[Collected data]
——
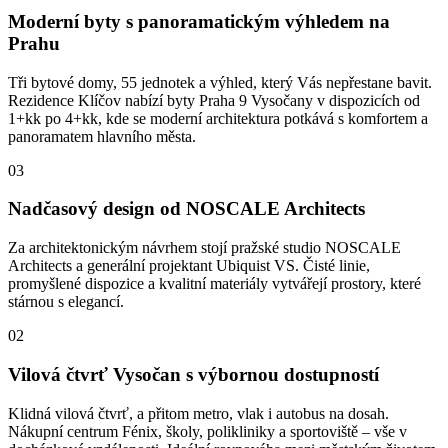
Moderní byty s panoramatickým výhledem na
Prahu
Tři bytové domy, 55 jednotek a výhled, který Vás nepřestane bavit.
Rezidence Klíčov nabízí byty Praha 9 Vysočany v dispozicích od
1+kk po 4+kk, kde se moderní architektura potkává s komfortem a
panoramatem hlavního města.
03
Nadčasový design od NOSCALE Architects
Za architektonickým návrhem stojí pražské studio NOSCALE
Architects a generální projektant Ubiquist VS. Čisté linie,
promyšlené dispozice a kvalitní materiály vytvářejí prostory, které
stárnou s elegancí.
02
Vilová čtvrť Vysočan s výbornou dostupností
Klidná vilová čtvrť, a přitom metro, vlak i autobus na dosah.
Nákupní centrum Fénix, školy, polikliniky a sportoviště – vše v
——
State how many lines of the records contain the string "čtvrť". Treat uppercase and lowercase as different, and give only the number.

* OUTPUT OF THE EXERCISE *
2